# Parrot Shops?



## shaneo95 (Jan 5, 2008)

Is There Any Good Parrot Shops In The West Mids Area For Like Macaws Cockatoos And African Greys?


----------



## Tan (May 7, 2008)

Go to a breeder directly rather then a shop but you may need to travel a bit for what you want. What type of bird are you after or is it all three you mention??


----------



## gecko_steve (May 14, 2008)

B&T parrots in newport (south wales ) is a brilliant parrot shop. Got my cockatiel from there. The blokes who own it are great, breed the birds and hand raise them themselves . They really know their stuff and you can even ring them if you need advice after. Clean, spacious cages, all the parrots are hand reared. Last time I was in there they had a b&g macaw who was stunning and dog tame. They did have some african greys in there too.


----------



## carlycharlie (Jan 16, 2008)

shaneo95 said:


> Is There Any Good Parrot Shops In The West Mids Area For Like Macaws Cockatoos And African Greys?


 
I assume you mean to buy a parrot as opposed to othe rparrot related items?

Hollybush garden Centre, just off the M6 near cannock sell a variety.

There is a pet shop in Perry Barr (cant think if its name) thats just off the Walsall road on Booths farm Road.

If you are looking to buy a parrot I would 200% go with the advice already given = find a local breeder of the species your interested in.
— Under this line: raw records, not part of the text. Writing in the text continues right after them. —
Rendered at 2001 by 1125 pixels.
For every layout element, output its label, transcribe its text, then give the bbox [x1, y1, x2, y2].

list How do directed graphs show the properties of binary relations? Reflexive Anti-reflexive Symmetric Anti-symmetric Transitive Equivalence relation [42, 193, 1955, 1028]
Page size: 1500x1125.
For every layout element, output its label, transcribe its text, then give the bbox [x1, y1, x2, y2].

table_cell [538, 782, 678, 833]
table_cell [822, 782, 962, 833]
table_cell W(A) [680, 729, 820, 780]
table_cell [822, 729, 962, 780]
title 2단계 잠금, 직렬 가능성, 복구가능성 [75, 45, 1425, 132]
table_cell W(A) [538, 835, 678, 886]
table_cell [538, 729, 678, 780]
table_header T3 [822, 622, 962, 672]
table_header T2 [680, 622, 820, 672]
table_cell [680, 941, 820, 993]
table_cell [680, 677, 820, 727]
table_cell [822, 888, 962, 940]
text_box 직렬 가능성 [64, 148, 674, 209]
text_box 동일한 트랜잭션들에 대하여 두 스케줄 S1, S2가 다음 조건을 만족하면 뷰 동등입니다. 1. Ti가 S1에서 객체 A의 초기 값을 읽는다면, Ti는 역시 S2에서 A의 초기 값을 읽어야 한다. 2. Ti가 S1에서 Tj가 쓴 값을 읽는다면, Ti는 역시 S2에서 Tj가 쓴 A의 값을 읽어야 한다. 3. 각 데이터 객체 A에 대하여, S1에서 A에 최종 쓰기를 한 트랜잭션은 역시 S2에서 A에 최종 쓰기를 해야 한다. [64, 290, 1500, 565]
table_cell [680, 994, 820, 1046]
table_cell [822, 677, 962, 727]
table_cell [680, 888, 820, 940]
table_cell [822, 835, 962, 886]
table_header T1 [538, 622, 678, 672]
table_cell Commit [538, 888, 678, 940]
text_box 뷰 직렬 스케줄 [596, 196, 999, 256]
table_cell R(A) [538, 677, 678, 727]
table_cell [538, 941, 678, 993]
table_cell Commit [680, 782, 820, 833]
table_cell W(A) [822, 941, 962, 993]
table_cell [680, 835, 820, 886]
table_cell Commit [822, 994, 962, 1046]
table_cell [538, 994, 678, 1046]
Check out the parrot forums/websites

www.parrotlinks.com
www.parrot-link.co.uk


Dependng on what it is your actually looking for I am in South Birmingham so may be able to point you in the right direction. PM directly so that I know you have asked questions or I might miss them :blush::whistling2:


----------



## Pimperella (Sep 26, 2006)

I'd start by doing a hell of a lot more reserch first before you even think about getting one if you think that birds go Gravid.


----------